Assim como o autor, a proposta deste ensaio é fazer uma breve reabertura da
discussão sobre a mestiçagem em suas identidades múltiplas, e sabemos que o
processo de formação da identidade nacional no Brasil recorreu aos métodos
eugenistas visando o embranquecimento da sociedade, e tal afirmação é
comprovada historicamente. Não estou aqui para revisionar a História. O ensaio não
é para buscar a palavra fundadora do mestiço. Até porque é óbvio, estamos em uma
sociedade miscigenada. Também não é intenção deste, recorrer a uma lógica
salvacionista, literário- romântica nacionalista em relação ao que se entende como
mestiço, nos termos de se negar as contradições envolvidas.
Aqui se pretende partir,
(...) Da constatação (e não da reivindicação) do mestiço. A mistura é um fato que nada tem de
circunstancial, de contingente, de acidental. A condição humana (a linguagem, a história, o ser no
mundo) é encontro, nascimento de algo diferente que não estava contido nos termos em presença.
Não é, pois, necessário reivindicar a miscigenação, fazer a defesa da mestiçagem como se
estivéssemos confrontados com uma alternativa, porque ela não é senão o reconhecimento da
pluralidade do ser no seu devir (Laplantine; Nouss, 2002).
Como Munanga bem coloca, a mestiçagem não pode ser concebida apenas
como um fenômeno estritamente biológico, e que pode-se constatar que os estudos
clássicos só trataram de alguns casos no conjunto dos fluxos que se estabeleceram
de uma população à outra, e excluíram implicitamente outros casos. Pensando
nisso, o foco do ensaio vai ser a questão parda- indígena ou indígena-parda, que é
implicitamente excluída do debate.
Diante disso, vou trabalhar com a questão da mestiçagem e do híbrido, através
da categoria “pardo”, que aparece quase sempre como alvo de críticas. Em uma
pesquisa feita por Nogueira de Souza para a Revista Latino Americana de Estudos
em Cultura e Sociedade, ele reescreve as falas dos entrevistados sobre o termo:
“pardo é papel”,
“pardo é japonês”
“não sei o que é ser pardo”
[...] coloca em xeque aqueles processos que tendem a conceber as identidades como
fundamentalmente separadas, divididas, segregadas.
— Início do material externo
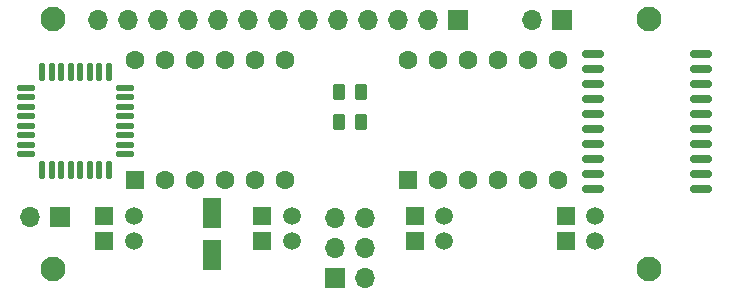
<source format=gbr>
%TF.GenerationSoftware,KiCad,Pcbnew,9.0.0*%
%TF.CreationDate,2025-05-14T14:17:17+02:00*%
%TF.ProjectId,Fluke_8050a_TM1637_Display_PCB,466c756b-655f-4383-9035-30615f544d31,rev?*%
%TF.SameCoordinates,Original*%
%TF.FileFunction,Soldermask,Bot*%
%TF.FilePolarity,Negative*%
%FSLAX46Y46*%
G04 Gerber Fmt 4.6, Leading zero omitted, Abs format (unit mm)*
G04 Created by KiCad (PCBNEW 9.0.0) date 2025-05-14 14:17:17*
%MOMM*%
%LPD*%
G01*
G04 APERTURE LIST*
G04 Aperture macros list*
%AMRoundRect*
0 Rectangle with rounded corners*
0 $1 Rounding radius*
0 $2 $3 $4 $5 $6 $7 $8 $9 X,Y pos of 4 corners*
0 Add a 4 corners polygon primitive as box body*
4,1,4,$2,$3,$4,$5,$6,$7,$8,$9,$2,$3,0*
0 Add four circle primitives for the rounded corners*
1,1,$1+$1,$2,$3*
1,1,$1+$1,$4,$5*
1,1,$1+$1,$6,$7*
1,1,$1+$1,$8,$9*
0 Add four rect primitives between the rounded corners*
20,1,$1+$1,$2,$3,$4,$5,0*
20,1,$1+$1,$4,$5,$6,$7,0*
20,1,$1+$1,$6,$7,$8,$9,0*
20,1,$1+$1,$8,$9,$2,$3,0*%
G04 Aperture macros list end*
%ADD10C,2.100000*%
%ADD11R,1.600000X1.600000*%
%ADD12C,1.600000*%
%ADD13R,1.500000X1.500000*%
%ADD14C,1.500000*%
%ADD15R,1.700000X1.700000*%
%ADD16O,1.700000X1.700000*%
%ADD17RoundRect,0.150000X0.800000X0.150000X-0.800000X0.150000X-0.800000X-0.150000X0.800000X-0.150000X0*%
%ADD18RoundRect,0.250000X-0.262500X-0.450000X0.262500X-0.450000X0.262500X0.450000X-0.262500X0.450000X0*%
%ADD19RoundRect,0.250000X0.550000X-1.050000X0.550000X1.050000X-0.550000X1.050000X-0.550000X-1.050000X0*%
%ADD20RoundRect,0.125000X0.125000X-0.625000X0.125000X0.625000X-0.125000X0.625000X-0.125000X-0.625000X0*%
%ADD21RoundRect,0.125000X0.625000X-0.125000X0.625000X0.125000X-0.625000X0.125000X-0.625000X-0.125000X0*%
G04 APERTURE END LIST*
D10*
%TO.C,REF\u002A\u002A*%
X197900000Y-63600000D03*
%TD*%
D11*
%TO.C,D2*%
X154400000Y-56060000D03*
D12*
X156940000Y-56060000D03*
X159480000Y-56060000D03*
X162020000Y-56060000D03*
X164560000Y-56060000D03*
X167100000Y-56060000D03*
X167100000Y-45900000D03*
X164560000Y-45900000D03*
X162020000Y-45900000D03*
X159480000Y-45900000D03*
X156940000Y-45900000D03*
X154400000Y-45900000D03*
%TD*%
D13*
%TO.C,D8*%
X165140000Y-61200000D03*
D14*
X167640000Y-61200000D03*
%TD*%
D13*
%TO.C,D10*%
X190840000Y-61200000D03*
D14*
X193340000Y-61200000D03*
%TD*%
D11*
%TO.C,D1*%
X177500000Y-56060000D03*
D12*
X180040000Y-56060000D03*
X182580000Y-56060000D03*
X185120000Y-56060000D03*
X187660000Y-56060000D03*
X190200000Y-56060000D03*
X190200000Y-45900000D03*
X187660000Y-45900000D03*
X185120000Y-45900000D03*
X182580000Y-45900000D03*
X180040000Y-45900000D03*
X177500000Y-45900000D03*
%TD*%
D13*
%TO.C,D7*%
X151740000Y-61200000D03*
D14*
X154240000Y-61200000D03*
%TD*%
D13*
%TO.C,D3*%
X151740000Y-59100000D03*
D14*
X154240000Y-59100000D03*
%TD*%
D13*
%TO.C,D9*%
X178040000Y-61200000D03*
D14*
X180540000Y-61200000D03*
%TD*%
D10*
%TO.C,REF\u002A\u002A*%
X147400000Y-42400000D03*
%TD*%
%TO.C,REF\u002A\u002A*%
X197900000Y-42400000D03*
%TD*%
D13*
%TO.C,D6*%
X190840000Y-59100000D03*
D14*
X193340000Y-59100000D03*
%TD*%
D13*
%TO.C,D4*%
X165140000Y-59100000D03*
D14*
X167640000Y-59100000D03*
%TD*%
D13*
%TO.C,D5*%
X178040000Y-59100000D03*
D14*
X180540000Y-59100000D03*
%TD*%
D10*
%TO.C,REF\u002A\u002A*%
X147400000Y-63600000D03*
%TD*%
D15*
%TO.C,J1*%
X171325000Y-64325000D03*
D16*
X173865000Y-64325000D03*
X171325000Y-61785000D03*
X173865000Y-61785000D03*
X171325000Y-59245000D03*
X173865000Y-59245000D03*
%TD*%
D17*
%TO.C,U1*%
X202300000Y-45385000D03*
X202300000Y-46655000D03*
X202300000Y-47925000D03*
X202300000Y-49195000D03*
X202300000Y-50465000D03*
X202300000Y-51735000D03*
X202300000Y-53005000D03*
X202300000Y-54275000D03*
X202300000Y-55545000D03*
X202300000Y-56815000D03*
X193100000Y-56815000D03*
X193100000Y-55545000D03*
X193100000Y-54275000D03*
X193100000Y-53005000D03*
X193100000Y-51735000D03*
X193100000Y-50465000D03*
X193100000Y-49195000D03*
X193100000Y-47925000D03*
X193100000Y-46655000D03*
X193100000Y-45385000D03*
%TD*%
D15*
%TO.C,J4*%
X148000000Y-59200000D03*
D16*
X145460000Y-59200000D03*
%TD*%
D15*
%TO.C,J2*%
X181700000Y-42500000D03*
D16*
X179160000Y-42500000D03*
X176620000Y-42500000D03*
X174080000Y-42500000D03*
X171540000Y-42500000D03*
X169000000Y-42500000D03*
X166460000Y-42500000D03*
X163920000Y-42500000D03*
X161380000Y-42500000D03*
X158840000Y-42500000D03*
X156300000Y-42500000D03*
X153760000Y-42500000D03*
X151220000Y-42500000D03*
%TD*%
D18*
%TO.C,R6*%
X171637500Y-48550000D03*
X173462500Y-48550000D03*
%TD*%
D19*
%TO.C,C1*%
X160850000Y-62400000D03*
X160850000Y-58800000D03*
%TD*%
D15*
%TO.C,J3*%
X190500000Y-42500000D03*
D16*
X187960000Y-42500000D03*
%TD*%
D18*
%TO.C,R5*%
X171637500Y-51150000D03*
X173462500Y-51150000D03*
%TD*%
D20*
%TO.C,U2*%
X152125000Y-55215000D03*
X151325000Y-55215000D03*
X150525000Y-55215000D03*
X149725000Y-55215000D03*
X148925000Y-55215000D03*
X148125000Y-55215000D03*
X147325000Y-55215000D03*
X146525000Y-55215000D03*
D21*
X145150000Y-53840000D03*
X145150000Y-53040000D03*
X145150000Y-52240000D03*
X145150000Y-51440000D03*
X145150000Y-50640000D03*
X145150000Y-49840000D03*
X145150000Y-49040000D03*
X145150000Y-48240000D03*
D20*
X146525000Y-46865000D03*
X147325000Y-46865000D03*
X148125000Y-46865000D03*
X148925000Y-46865000D03*
X149725000Y-46865000D03*
X150525000Y-46865000D03*
X151325000Y-46865000D03*
X152125000Y-46865000D03*
D21*
X153500000Y-48240000D03*
X153500000Y-49040000D03*
X153500000Y-49840000D03*
X153500000Y-50640000D03*
X153500000Y-51440000D03*
X153500000Y-52240000D03*
X153500000Y-53040000D03*
X153500000Y-53840000D03*
%TD*%
M02*

</source>
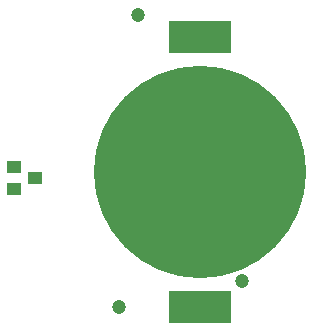
<source format=gbs>
G04 Layer_Color=16711935*
%FSLAX44Y44*%
%MOMM*%
G71*
G01*
G75*
%ADD24C,1.2032*%
%ADD25R,1.1752X1.0052*%
%ADD26R,5.2832X2.7432*%
%ADD27C,17.9832*%
D24*
X630730Y1051100D02*
D03*
X614680Y803910D02*
D03*
X718820Y826262D02*
D03*
D25*
X543480Y913130D02*
D03*
X525780Y903630D02*
D03*
Y922630D02*
D03*
D26*
X683260Y1032510D02*
D03*
Y803910D02*
D03*
D27*
Y918210D02*
D03*
M02*

</source>
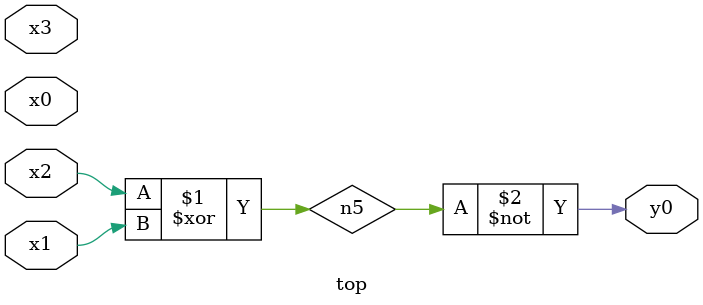
<source format=v>
module top( x0 , x1 , x2 , x3 , y0 );
  input x0 , x1 , x2 , x3 ;
  output y0 ;
  wire n5 ;
  assign n5 = x2 ^ x1 ;
  assign y0 = ~n5 ;
endmodule

</source>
O processo de hibridização confunde a suposta
pureza e insolubilidade dos grupos que se reúnem sob as diferentes identidades nacionais, raciais ou
étnicas. A identidade que se forma por meio do hibridismo não é mais integralmente nenhuma das
identidades originais, embora guarde traços delas.
Bibliografia:
Souza, G. N. de. (2019). Análise do sistema de classificação por cor/ raça no Brasil.
RELACult - Revista Latino-Americana De Estudos Em Cultura E Sociedade, 5(5).